### Task directions:
Starting with the opening line of the entries below, transcribe each line exactly up to and including the one that has "index dip: (622, 316)"; pictures are not copied.

*** Opening Data for this task ***

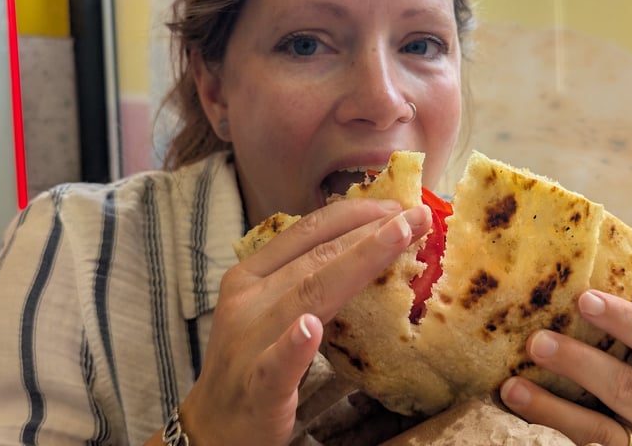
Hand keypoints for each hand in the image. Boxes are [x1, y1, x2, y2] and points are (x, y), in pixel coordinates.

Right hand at [175, 198, 430, 444]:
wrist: (214, 425)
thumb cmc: (253, 361)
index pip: (307, 232)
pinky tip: (310, 330)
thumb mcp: (271, 308)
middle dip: (369, 233)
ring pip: (307, 296)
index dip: (355, 214)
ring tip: (397, 240)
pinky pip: (275, 365)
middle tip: (417, 216)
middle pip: (316, 258)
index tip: (398, 207)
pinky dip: (293, 347)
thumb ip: (306, 280)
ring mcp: (247, 342)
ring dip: (356, 264)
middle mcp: (246, 299)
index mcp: (251, 275)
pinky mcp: (254, 387)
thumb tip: (364, 250)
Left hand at [500, 290, 631, 445]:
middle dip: (577, 361)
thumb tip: (548, 292)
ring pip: (598, 429)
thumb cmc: (628, 386)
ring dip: (551, 406)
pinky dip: (550, 431)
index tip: (583, 298)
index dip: (622, 316)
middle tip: (535, 341)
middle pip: (625, 385)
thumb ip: (607, 337)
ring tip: (511, 388)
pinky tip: (521, 418)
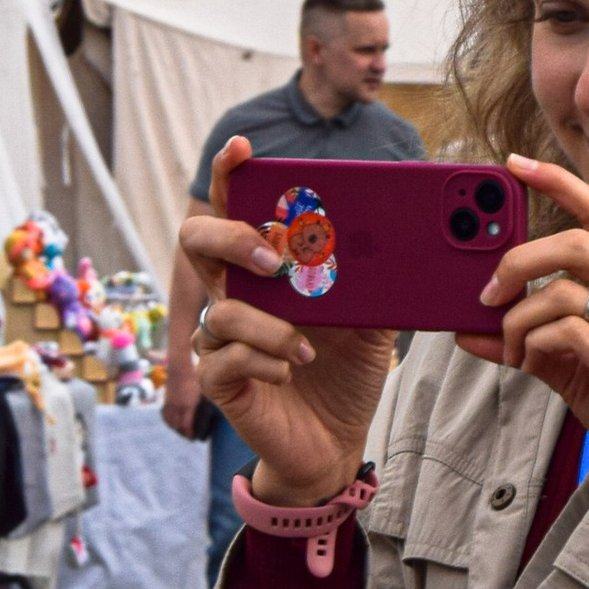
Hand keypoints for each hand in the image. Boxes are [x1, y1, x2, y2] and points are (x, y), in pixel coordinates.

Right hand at [177, 140, 394, 505]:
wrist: (335, 440)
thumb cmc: (345, 369)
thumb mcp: (372, 316)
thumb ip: (373, 275)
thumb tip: (392, 233)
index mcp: (264, 268)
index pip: (236, 208)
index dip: (230, 174)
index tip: (243, 148)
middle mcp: (233, 294)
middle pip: (196, 241)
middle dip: (232, 239)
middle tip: (275, 258)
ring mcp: (220, 338)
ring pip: (221, 310)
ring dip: (271, 326)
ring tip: (308, 346)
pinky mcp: (220, 382)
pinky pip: (225, 359)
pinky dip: (265, 360)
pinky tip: (292, 369)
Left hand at [458, 153, 588, 473]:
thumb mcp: (569, 360)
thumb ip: (525, 338)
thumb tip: (467, 331)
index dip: (558, 182)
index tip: (515, 164)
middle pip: (577, 243)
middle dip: (520, 260)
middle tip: (488, 292)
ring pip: (563, 292)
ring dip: (518, 318)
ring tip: (510, 346)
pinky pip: (567, 334)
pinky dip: (534, 345)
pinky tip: (532, 364)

*** Closing Data for this task ***

### Answer space:
Hand keypoints for each hand in the image. Boxes are [x1, y1, x2, y2] and points are (x, y), in pixel coordinates.

Right hand at [175, 198, 430, 444]:
wrist: (214, 425)
thumb cmc: (253, 361)
index pip: (307, 232)
pinky tip: (310, 330)
thumb mcp: (271, 308)
middle dip: (369, 233)
ring pip: (307, 296)
index dip: (355, 214)
ring tip: (397, 240)
pinky pip: (275, 365)
middle tip: (417, 216)
middle pip: (316, 258)
index tip: (398, 207)
pinky dip: (293, 347)
thumb ip: (306, 280)
ring mcp: (247, 342)
ring dip: (356, 264)
middle mcp: (246, 299)
index mcp: (251, 275)
pinky mcp: (254, 387)
thumb tip: (364, 250)
Left hand at [500, 290, 631, 445]:
middle dip: (577, 361)
thumb tip: (548, 292)
ring pip: (598, 429)
thumb cmc: (628, 386)
ring dip: (551, 406)
pinky dip: (550, 431)
index tip: (583, 298)
index dip: (622, 316)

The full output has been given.